Researchers have disproved the myth that video games are bad for developing brains by finding a link between children's improved intellect and how much time they spend playing them.

Even while the difference in cognitive capacity was small and not strong enough to show a cause-and-effect relationship, it was noticeable enough to be noted, and the study made sure to take into consideration factors like parenting style and genetics.

On the other hand, social media use and TV watching did not seem to have any impact on IQ. The results should be useful in the debate over how much screen time is suitable for developing children's minds.

The researchers wrote in their analysis that "digital media characterizes modern infancy, yet its cognitive impacts are obscure and widely discussed."

"We feel that genetic data studies might help to clarify causation claims and account for the often overlooked function of genetic predispositions."

9,855 children in the ABCD Study who were 9 or 10 years old and resided in the United States had their screen time data reviewed by the researchers.

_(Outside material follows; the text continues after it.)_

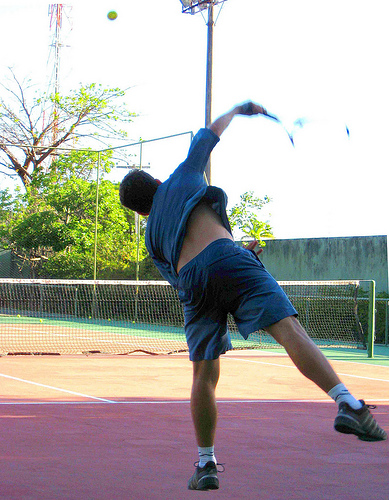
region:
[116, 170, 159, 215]
Black hair on the back of a man's head.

The children said that, on average, they watch TV or view videos online for 2.5 hours a day, play video games for an hour, and use the internet for half an hour.

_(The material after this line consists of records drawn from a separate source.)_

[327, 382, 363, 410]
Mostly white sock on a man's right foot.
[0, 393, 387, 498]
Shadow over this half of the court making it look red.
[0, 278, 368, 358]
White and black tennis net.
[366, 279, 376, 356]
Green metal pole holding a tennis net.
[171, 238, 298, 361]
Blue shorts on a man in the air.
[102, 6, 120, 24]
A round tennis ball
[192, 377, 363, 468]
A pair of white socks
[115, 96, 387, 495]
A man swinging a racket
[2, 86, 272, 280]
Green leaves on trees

Researchers examined data for nearly 5,000 of those children two years later. Those whose video game playing time above the average increased their IQ by 2.5 points throughout the duration of the study.

The children's success on reading comprehension, visual-spatial processing, memory, flexible thinking, and self-control tasks provided the basis for their increase in IQ.

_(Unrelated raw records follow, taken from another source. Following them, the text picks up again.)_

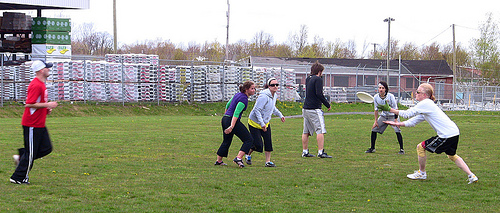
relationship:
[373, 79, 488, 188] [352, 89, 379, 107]
girl about to catch frisbee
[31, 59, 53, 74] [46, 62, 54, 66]
cap with bill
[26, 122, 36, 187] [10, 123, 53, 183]
stripe of pants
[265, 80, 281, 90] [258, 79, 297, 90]
shades cover eyes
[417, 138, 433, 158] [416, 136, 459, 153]
patch on shorts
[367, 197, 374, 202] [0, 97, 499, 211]
yellow spot in grass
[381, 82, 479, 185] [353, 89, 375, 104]
girl catching frisbee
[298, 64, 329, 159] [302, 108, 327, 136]
man in shorts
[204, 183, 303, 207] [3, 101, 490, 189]
grass in field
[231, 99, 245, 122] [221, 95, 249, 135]
sleeve on arm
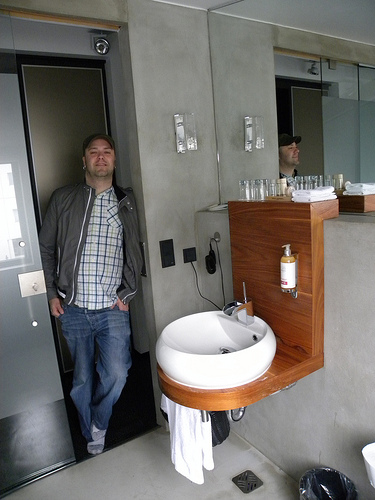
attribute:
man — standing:
[42, 122, 138, 426]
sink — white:
[156, 308, 286, 389]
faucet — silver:
[211, 287, 261, 323]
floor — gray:
[60, 468, 179, 497]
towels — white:
[157, 401, 225, 486]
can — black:
[287, 462, 362, 498]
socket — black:
[176, 247, 200, 264]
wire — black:
[178, 267, 215, 305]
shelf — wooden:
[228, 201, 348, 246]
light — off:
[169, 108, 203, 159]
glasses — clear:
[236, 181, 274, 202]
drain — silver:
[228, 468, 264, 493]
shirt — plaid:
[66, 185, 122, 305]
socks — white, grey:
[85, 420, 106, 453]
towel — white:
[154, 395, 218, 466]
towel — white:
[155, 395, 209, 485]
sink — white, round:
[128, 258, 313, 403]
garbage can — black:
[292, 465, 360, 499]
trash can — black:
[286, 457, 362, 498]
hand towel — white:
[156, 390, 221, 489]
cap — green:
[82, 132, 114, 154]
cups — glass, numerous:
[236, 173, 335, 200]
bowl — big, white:
[155, 307, 277, 390]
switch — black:
[161, 237, 185, 270]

The study, which focused solely on children in the US and did not differentiate between mobile and console game genres, still offers important insights into the relationship between gaming and IQ and lends credence to the idea that intelligence isn't a set trait that we all possess from birth.

According to neurologist Torkel Klingberg of the Karolinska Institute, "Our results support the claim that screen time does not impair children's cognitive capacities generally and that playing video games can really assist increase intellect."

The researchers note that there appear to be other benefits to playing video games in addition to the association between children's gaming time and cognitive capacity that has been shown in previous studies.

The researchers claim that the contradictory findings about the effects of screen time that have been discovered thus far are a result of small sample sizes, a variety of study designs, and a failure to take genetic and socioeconomic variables into account. These are the limitations that this study tried to solve.

All of this suggests that a great deal more research is necessary since there are a lot of variables at play when it comes to how intelligence grows and develops as well as the different ways that screen time impacts our bodies and habits.

"We didn't look at the impacts of screen time on physical activity, sleep, wellness, or school achievement," says Klingberg.